**Data supplied:**

════════

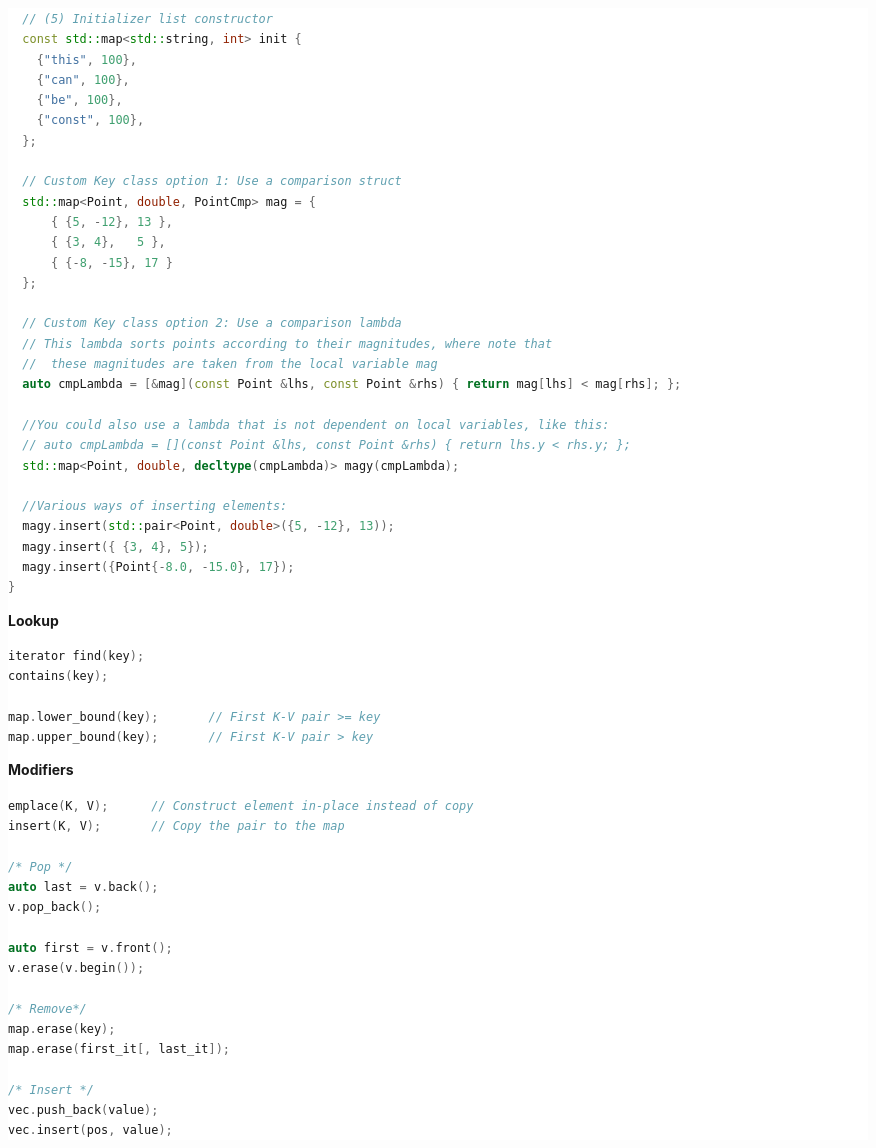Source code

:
 ```c++
  // (5) Initializer list constructor
  const std::map<std::string, int> init {
    {"this", 100},
    {"can", 100},
    {"be", 100},
    {"const", 100},
  };
 
  // Custom Key class option 1: Use a comparison struct
  std::map<Point, double, PointCmp> mag = {
      { {5, -12}, 13 },
      { {3, 4},   5 },
      { {-8, -15}, 17 }
  };
 
  // Custom Key class option 2: Use a comparison lambda
  // This lambda sorts points according to their magnitudes, where note that
  //  these magnitudes are taken from the local variable mag
  auto cmpLambda = [&mag](const Point &lhs, const Point &rhs) { return mag[lhs] < mag[rhs]; };
    
  //You could also use a lambda that is not dependent on local variables, like this:
  // auto cmpLambda = [](const Point &lhs, const Point &rhs) { return lhs.y < rhs.y; };
  std::map<Point, double, decltype(cmpLambda)> magy(cmpLambda);
 
  //Various ways of inserting elements:
  magy.insert(std::pair<Point, double>({5, -12}, 13));
  magy.insert({ {3, 4}, 5});
  magy.insert({Point{-8.0, -15.0}, 17});
}
```

**Lookup**

```c++
iterator find(key);
contains(key);

map.lower_bound(key);		// First K-V pair >= key
map.upper_bound(key);		// First K-V pair > key
```

**Modifiers**

```c++
emplace(K, V);		// Construct element in-place instead of copy
insert(K, V);		// Copy the pair to the map

/* Pop */
auto last = v.back();
v.pop_back();

auto first = v.front();
v.erase(v.begin());

/* Remove*/
map.erase(key);
map.erase(first_it[, last_it]);

/* Insert */
vec.push_back(value);
vec.insert(pos, value);
```
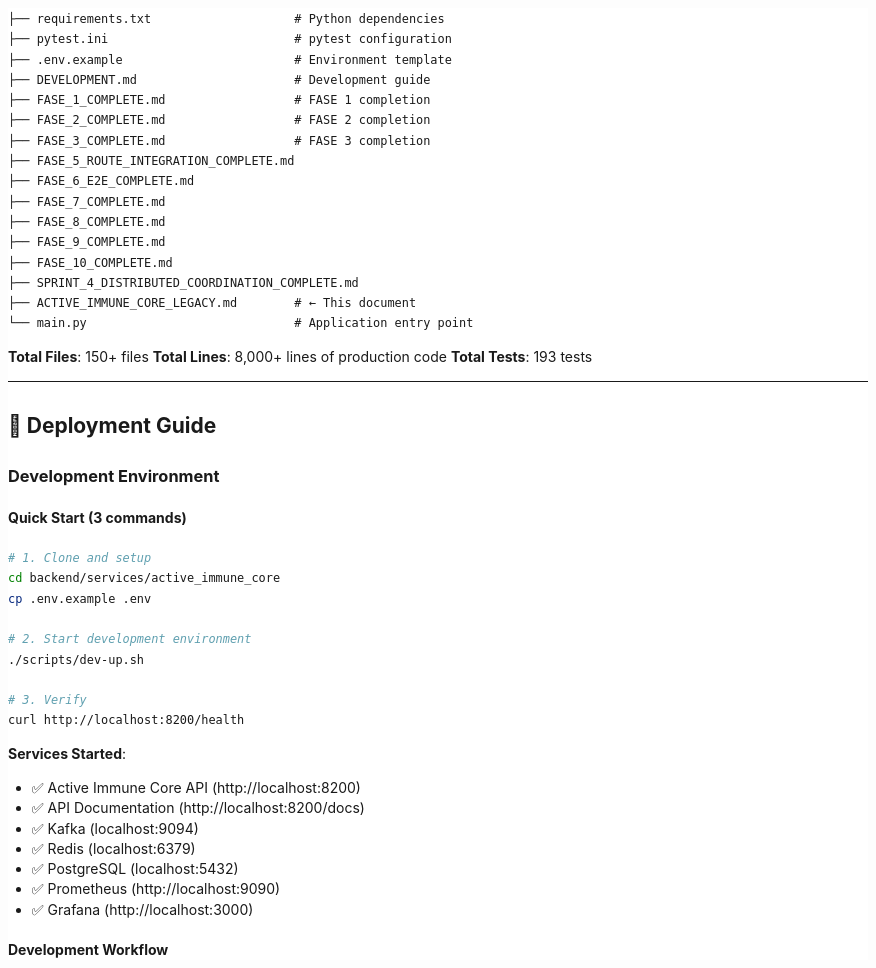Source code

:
 ```
├── requirements.txt                    # Python dependencies
├── pytest.ini                          # pytest configuration
├── .env.example                        # Environment template
├── DEVELOPMENT.md                      # Development guide
├── FASE_1_COMPLETE.md                  # FASE 1 completion
├── FASE_2_COMPLETE.md                  # FASE 2 completion
├── FASE_3_COMPLETE.md                  # FASE 3 completion
├── FASE_5_ROUTE_INTEGRATION_COMPLETE.md
├── FASE_6_E2E_COMPLETE.md
├── FASE_7_COMPLETE.md
├── FASE_8_COMPLETE.md
├── FASE_9_COMPLETE.md
├── FASE_10_COMPLETE.md
├── SPRINT_4_DISTRIBUTED_COORDINATION_COMPLETE.md
├── ACTIVE_IMMUNE_CORE_LEGACY.md        # ← This document
└── main.py                             # Application entry point
```

**Total Files**: 150+ files
**Total Lines**: 8,000+ lines of production code
**Total Tests**: 193 tests

---

## 🚀 Deployment Guide

### Development Environment

#### Quick Start (3 commands)

```bash
# 1. Clone and setup
cd backend/services/active_immune_core
cp .env.example .env

# 2. Start development environment
./scripts/dev-up.sh

# 3. Verify
curl http://localhost:8200/health
```

**Services Started**:
- ✅ Active Immune Core API (http://localhost:8200)
- ✅ API Documentation (http://localhost:8200/docs)
- ✅ Kafka (localhost:9094)
- ✅ Redis (localhost:6379)
- ✅ PostgreSQL (localhost:5432)
- ✅ Prometheus (http://localhost:9090)
- ✅ Grafana (http://localhost:3000)

#### Development Workflow
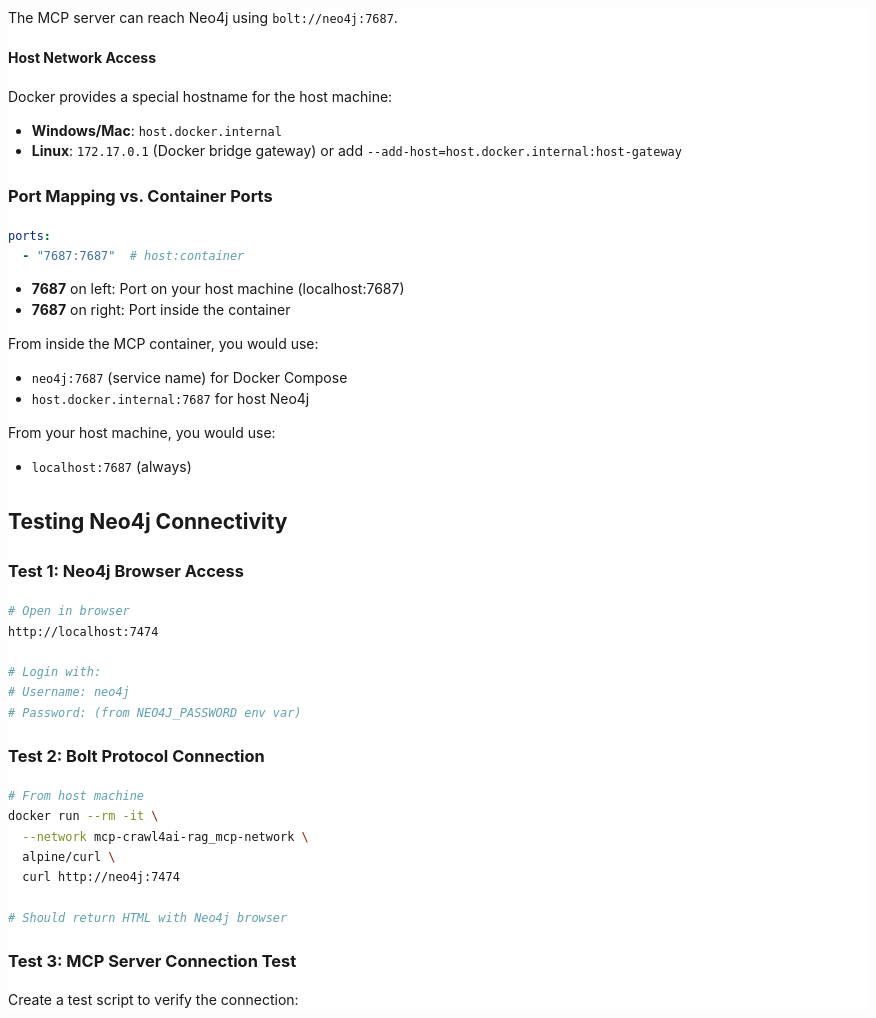 The MCP server can reach Neo4j using `bolt://neo4j:7687`.

#### Host Network Access

Docker provides a special hostname for the host machine:
- **Windows/Mac**: `host.docker.internal`
- **Linux**: `172.17.0.1` (Docker bridge gateway) or add `--add-host=host.docker.internal:host-gateway`

### Port Mapping vs. Container Ports

```yaml
ports:
  - "7687:7687"  # host:container
```

- **7687** on left: Port on your host machine (localhost:7687)
- **7687** on right: Port inside the container

From inside the MCP container, you would use:
- `neo4j:7687` (service name) for Docker Compose
- `host.docker.internal:7687` for host Neo4j

From your host machine, you would use:
- `localhost:7687` (always)

## Testing Neo4j Connectivity

### Test 1: Neo4j Browser Access

```bash
# Open in browser
http://localhost:7474

# Login with:
# Username: neo4j
# Password: (from NEO4J_PASSWORD env var)
```

### Test 2: Bolt Protocol Connection

```bash
# From host machine
docker run --rm -it \
  --network mcp-crawl4ai-rag_mcp-network \
  alpine/curl \
  curl http://neo4j:7474

# Should return HTML with Neo4j browser
```

### Test 3: MCP Server Connection Test

Create a test script to verify the connection:
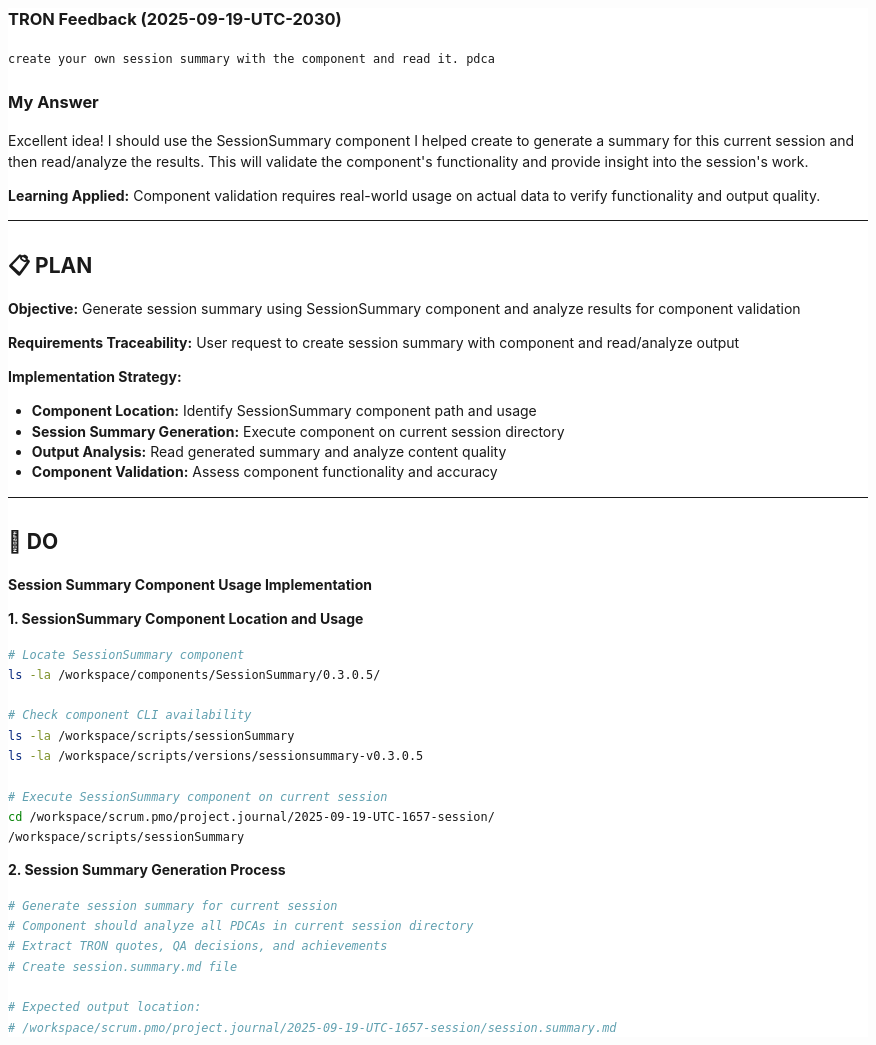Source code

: ### **TRON Feedback (2025-09-19-UTC-2030)**
```quote
create your own session summary with the component and read it. pdca
```

### **My Answer**
Excellent idea! I should use the SessionSummary component I helped create to generate a summary for this current session and then read/analyze the results. This will validate the component's functionality and provide insight into the session's work.

**Learning Applied:** Component validation requires real-world usage on actual data to verify functionality and output quality.

---

## **📋 PLAN**

**Objective:** Generate session summary using SessionSummary component and analyze results for component validation

**Requirements Traceability:** User request to create session summary with component and read/analyze output

**Implementation Strategy:**
- **Component Location:** Identify SessionSummary component path and usage
- **Session Summary Generation:** Execute component on current session directory
- **Output Analysis:** Read generated summary and analyze content quality
- **Component Validation:** Assess component functionality and accuracy

---

## **🔧 DO**

**Session Summary Component Usage Implementation**

**1. SessionSummary Component Location and Usage**
```bash
# Locate SessionSummary component
ls -la /workspace/components/SessionSummary/0.3.0.5/

# Check component CLI availability
ls -la /workspace/scripts/sessionSummary
ls -la /workspace/scripts/versions/sessionsummary-v0.3.0.5

# Execute SessionSummary component on current session
cd /workspace/scrum.pmo/project.journal/2025-09-19-UTC-1657-session/
/workspace/scripts/sessionSummary
```

**2. Session Summary Generation Process**
```bash
# Generate session summary for current session
# Component should analyze all PDCAs in current session directory
# Extract TRON quotes, QA decisions, and achievements
# Create session.summary.md file

# Expected output location:
# /workspace/scrum.pmo/project.journal/2025-09-19-UTC-1657-session/session.summary.md
```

════════

**What is expected:**
Search the preceding listing for the word "results" and pull out every line that holds it.

**Output for this task:**
Excellent idea! I should use the SessionSummary component I helped create to generate a summary for this current session and then read/analyze the results. This will validate the component's functionality and provide insight into the session's work.
**Objective:** Generate session summary using SessionSummary component and analyze results for component validation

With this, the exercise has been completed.